何度か打ち合い、そして離れてはまた駆け寄る。
さすがに剣士を教える者達、だが・・・・
お互いに、決め手なく、睨み合うこと、数回。
「いつまでやってる!」
そのとき、大きな声が試験場を震わせた。
試験官のうち2人が、その声に反応して、声の方を見る。
その隙を見逃すラッセイではなかった。
速攻で二人の意識外から斬りつけて大きく剣を弾く。
その様子に驚いて、1歩下がったもう一人に上から大きく剣を打ち付け、剣を手放させることに成功。
一瞬のうちに武器を失った試験官3名。
「そこまで。

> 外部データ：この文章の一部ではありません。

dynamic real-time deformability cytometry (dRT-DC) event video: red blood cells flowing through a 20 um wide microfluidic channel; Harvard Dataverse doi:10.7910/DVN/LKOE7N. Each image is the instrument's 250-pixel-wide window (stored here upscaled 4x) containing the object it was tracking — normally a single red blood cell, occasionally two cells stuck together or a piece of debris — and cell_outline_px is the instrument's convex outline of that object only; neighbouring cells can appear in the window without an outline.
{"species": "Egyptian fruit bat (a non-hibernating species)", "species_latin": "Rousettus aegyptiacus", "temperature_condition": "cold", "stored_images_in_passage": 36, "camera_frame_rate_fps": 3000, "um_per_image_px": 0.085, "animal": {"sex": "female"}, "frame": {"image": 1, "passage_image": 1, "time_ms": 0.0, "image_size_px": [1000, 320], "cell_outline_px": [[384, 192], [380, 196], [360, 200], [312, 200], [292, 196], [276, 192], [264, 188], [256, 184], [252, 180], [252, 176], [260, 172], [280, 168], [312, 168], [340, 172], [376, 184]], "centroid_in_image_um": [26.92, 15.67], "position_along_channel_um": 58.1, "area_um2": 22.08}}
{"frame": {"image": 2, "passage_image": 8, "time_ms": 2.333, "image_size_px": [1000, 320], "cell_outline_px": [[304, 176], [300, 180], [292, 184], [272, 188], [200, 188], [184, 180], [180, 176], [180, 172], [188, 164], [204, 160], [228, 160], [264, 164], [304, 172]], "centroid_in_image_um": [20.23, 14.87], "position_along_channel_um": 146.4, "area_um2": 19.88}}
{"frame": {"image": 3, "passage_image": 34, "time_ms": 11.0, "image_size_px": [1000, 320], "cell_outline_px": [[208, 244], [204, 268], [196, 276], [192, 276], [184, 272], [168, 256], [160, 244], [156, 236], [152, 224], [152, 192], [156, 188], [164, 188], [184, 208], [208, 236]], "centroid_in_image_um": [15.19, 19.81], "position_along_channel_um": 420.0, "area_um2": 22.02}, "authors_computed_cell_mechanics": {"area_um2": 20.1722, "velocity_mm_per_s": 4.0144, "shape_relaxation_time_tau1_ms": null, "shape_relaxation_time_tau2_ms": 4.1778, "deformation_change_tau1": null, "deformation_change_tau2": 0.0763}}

」
小さく、最初からいた試験官がつぶやいた。
試験は・・・・不合格。
なんで?
座学は2の次。実技での成績だったはず。
3人相手に辛勝とはいえ、勝った自分が、不合格?
が、仕方ない。
国に帰るか?
13歳。まだ未成年の身では、まともに働くこともできないし。
やむなく帰国したラッセイは、さらに剣の勉強に励み、15歳、成人。
諦めきれず、武者修行の旅と称して、自国を巡りつつ、再びタクテリア聖王国へ。
魔獣を狩り、盗賊を狩り、小銭を稼ぎながらの、物見遊山。
そんな生活を続けていた16歳のあるときのこと。
あこがれの『弾刃爆滅』が今は請われて傭兵をやっているという。
ラッセイは、迷わず、その貴族の門を叩いた。
そして、無事傭兵として雇われることとなる。
あこがれの人の部下になる、その夢が叶った瞬間だった。
その人と、パーティを組んで冒険者として名を馳せるのは、また別の話。
そして、その人よりもなお心を震わせる存在と出会うのも、また別の話。